[SOURCE RECORDS Boundary: Start]

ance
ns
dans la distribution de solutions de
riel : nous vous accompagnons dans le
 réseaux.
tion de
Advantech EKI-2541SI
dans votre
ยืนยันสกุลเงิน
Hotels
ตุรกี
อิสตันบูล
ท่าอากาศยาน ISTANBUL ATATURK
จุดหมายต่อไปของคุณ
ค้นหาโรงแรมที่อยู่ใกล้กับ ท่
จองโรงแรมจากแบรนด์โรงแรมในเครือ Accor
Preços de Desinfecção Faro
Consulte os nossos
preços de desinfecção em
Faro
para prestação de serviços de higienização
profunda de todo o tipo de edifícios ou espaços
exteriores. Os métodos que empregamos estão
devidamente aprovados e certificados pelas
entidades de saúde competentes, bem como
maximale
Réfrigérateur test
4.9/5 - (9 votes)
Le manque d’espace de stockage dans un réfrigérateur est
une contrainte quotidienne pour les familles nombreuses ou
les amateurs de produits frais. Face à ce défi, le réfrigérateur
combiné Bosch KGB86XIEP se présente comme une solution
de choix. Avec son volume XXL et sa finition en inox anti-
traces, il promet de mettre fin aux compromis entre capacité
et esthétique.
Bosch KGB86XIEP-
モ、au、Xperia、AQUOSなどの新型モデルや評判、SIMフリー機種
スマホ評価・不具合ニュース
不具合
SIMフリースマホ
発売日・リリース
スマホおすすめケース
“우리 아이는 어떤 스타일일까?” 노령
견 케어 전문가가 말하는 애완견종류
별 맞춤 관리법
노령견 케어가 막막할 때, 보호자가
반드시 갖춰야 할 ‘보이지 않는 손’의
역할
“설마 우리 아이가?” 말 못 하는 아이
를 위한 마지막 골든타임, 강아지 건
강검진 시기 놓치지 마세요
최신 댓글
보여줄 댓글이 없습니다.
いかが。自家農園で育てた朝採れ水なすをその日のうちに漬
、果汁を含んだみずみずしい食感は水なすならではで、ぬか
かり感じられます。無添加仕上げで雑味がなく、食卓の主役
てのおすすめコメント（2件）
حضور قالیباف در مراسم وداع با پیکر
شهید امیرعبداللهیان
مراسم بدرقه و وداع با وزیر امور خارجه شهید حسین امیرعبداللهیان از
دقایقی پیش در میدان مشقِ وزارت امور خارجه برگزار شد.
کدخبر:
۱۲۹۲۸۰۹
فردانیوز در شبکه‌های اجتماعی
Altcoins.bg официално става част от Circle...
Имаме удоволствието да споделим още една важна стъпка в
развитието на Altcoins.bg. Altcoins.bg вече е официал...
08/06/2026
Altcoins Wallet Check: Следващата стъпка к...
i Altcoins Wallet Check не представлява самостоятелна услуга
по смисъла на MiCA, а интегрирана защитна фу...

[SOURCE RECORDS Boundary: End]

* [AIM OF THE TASK]:
Please copy the lines in the records above between the one holding "شهید امیرعبداللهیان" and the one holding "Altcoins.bg официално става част от Circle...", inclusive, exactly and with no other line.

* [TASK OUTPUT]:
شهید امیرعبداللهیان
مراسم بدرقه و وداع با وزیر امور خارجه شهید حسین امیرعبداللهیان از
دقایقی پیش در میدان مشقِ وزارت امور خارجه برگزار شد.
کدخبر:
۱۲۹۲۸۰۹
فردانیوز در شبکه‌های اجتماعی
Altcoins.bg официално става част от Circle...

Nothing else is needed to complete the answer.